:: Activity ::
Take from the listing each line that has the string "changes".

────────────────

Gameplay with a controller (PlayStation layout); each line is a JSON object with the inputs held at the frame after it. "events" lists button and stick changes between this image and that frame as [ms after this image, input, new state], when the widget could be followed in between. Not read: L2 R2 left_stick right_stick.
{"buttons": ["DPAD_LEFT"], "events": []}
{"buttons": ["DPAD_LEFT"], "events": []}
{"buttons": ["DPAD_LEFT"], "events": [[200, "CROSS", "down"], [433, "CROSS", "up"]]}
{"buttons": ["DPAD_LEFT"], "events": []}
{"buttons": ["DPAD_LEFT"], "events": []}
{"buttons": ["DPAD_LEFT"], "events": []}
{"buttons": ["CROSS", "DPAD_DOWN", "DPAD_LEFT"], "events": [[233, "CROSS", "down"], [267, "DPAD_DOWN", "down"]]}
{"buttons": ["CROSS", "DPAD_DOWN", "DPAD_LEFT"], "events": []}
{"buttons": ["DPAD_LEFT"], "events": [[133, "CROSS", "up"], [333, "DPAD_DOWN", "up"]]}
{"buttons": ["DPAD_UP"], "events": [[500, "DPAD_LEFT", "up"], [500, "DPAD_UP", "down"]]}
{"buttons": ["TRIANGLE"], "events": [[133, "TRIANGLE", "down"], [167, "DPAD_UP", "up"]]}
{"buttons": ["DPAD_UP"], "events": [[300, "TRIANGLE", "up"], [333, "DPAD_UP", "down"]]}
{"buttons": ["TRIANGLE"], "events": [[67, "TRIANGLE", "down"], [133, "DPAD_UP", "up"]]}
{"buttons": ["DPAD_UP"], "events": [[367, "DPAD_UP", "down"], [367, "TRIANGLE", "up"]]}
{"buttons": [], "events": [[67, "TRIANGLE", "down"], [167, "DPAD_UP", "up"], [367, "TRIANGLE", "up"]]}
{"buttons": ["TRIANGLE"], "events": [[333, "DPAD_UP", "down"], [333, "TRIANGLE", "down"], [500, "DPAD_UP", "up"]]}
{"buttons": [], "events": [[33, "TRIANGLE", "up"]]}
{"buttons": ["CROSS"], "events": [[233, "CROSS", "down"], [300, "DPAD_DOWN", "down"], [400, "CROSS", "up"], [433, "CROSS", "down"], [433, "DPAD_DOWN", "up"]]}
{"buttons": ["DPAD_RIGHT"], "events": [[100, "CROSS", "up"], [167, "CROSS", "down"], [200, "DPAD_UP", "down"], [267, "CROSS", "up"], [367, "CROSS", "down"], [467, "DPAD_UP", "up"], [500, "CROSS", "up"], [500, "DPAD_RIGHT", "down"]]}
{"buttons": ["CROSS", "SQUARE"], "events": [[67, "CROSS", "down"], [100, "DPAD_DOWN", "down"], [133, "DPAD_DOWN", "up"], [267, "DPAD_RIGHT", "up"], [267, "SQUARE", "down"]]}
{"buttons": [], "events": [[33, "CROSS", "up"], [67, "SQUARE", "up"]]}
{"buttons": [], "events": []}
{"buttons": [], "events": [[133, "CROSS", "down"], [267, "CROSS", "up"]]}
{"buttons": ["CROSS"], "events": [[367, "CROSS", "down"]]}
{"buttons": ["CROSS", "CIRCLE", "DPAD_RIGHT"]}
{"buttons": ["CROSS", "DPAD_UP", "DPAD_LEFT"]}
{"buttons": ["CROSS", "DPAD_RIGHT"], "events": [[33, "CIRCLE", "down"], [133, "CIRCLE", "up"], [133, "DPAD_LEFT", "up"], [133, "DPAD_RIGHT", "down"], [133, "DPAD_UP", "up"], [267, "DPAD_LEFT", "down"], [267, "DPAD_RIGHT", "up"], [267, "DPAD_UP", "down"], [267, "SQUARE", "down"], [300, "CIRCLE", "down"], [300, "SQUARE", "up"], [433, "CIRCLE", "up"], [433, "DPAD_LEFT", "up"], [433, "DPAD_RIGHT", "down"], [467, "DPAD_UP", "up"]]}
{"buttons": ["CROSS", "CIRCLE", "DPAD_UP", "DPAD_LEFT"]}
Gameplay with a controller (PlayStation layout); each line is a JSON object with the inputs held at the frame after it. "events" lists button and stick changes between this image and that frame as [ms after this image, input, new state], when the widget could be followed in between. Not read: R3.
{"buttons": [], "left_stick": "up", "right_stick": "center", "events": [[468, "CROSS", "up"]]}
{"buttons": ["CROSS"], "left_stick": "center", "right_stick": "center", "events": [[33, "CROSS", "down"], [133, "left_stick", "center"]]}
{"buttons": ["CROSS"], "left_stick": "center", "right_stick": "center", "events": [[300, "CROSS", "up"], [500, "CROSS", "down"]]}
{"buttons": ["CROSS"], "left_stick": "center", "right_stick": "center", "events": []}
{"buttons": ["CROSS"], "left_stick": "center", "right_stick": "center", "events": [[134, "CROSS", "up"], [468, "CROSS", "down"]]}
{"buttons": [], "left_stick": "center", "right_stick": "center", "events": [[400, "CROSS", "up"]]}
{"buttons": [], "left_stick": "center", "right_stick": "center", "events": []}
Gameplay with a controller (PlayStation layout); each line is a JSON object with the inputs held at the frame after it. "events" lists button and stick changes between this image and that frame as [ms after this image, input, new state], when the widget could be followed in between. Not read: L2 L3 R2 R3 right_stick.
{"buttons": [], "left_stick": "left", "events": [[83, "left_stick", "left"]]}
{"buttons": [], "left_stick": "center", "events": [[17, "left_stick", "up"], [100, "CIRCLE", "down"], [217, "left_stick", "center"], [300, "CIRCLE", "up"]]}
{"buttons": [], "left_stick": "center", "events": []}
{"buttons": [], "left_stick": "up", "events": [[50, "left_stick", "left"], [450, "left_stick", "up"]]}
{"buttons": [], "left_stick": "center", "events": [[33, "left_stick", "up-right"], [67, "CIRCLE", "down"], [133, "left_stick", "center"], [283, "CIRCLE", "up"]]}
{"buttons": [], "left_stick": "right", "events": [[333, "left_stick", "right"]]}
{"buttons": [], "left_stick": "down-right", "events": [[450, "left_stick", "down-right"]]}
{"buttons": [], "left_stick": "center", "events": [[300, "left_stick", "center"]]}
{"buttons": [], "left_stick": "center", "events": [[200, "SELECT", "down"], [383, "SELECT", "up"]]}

────────────────

:: Result for this exercise ::
Gameplay with a controller (PlayStation layout); each line is a JSON object with the inputs held at the frame after it. "events" lists button and stick changes between this image and that frame as [ms after this image, input, new state], when the widget could be followed in between. Not read: L2 R2 left_stick right_stick.
Gameplay with a controller (PlayStation layout); each line is a JSON object with the inputs held at the frame after it. "events" lists button and stick changes between this image and that frame as [ms after this image, input, new state], when the widget could be followed in between. Not read: R3.
Gameplay with a controller (PlayStation layout); each line is a JSON object with the inputs held at the frame after it. "events" lists button and stick changes between this image and that frame as [ms after this image, input, new state], when the widget could be followed in between. Not read: L2 L3 R2 R3 right_stick.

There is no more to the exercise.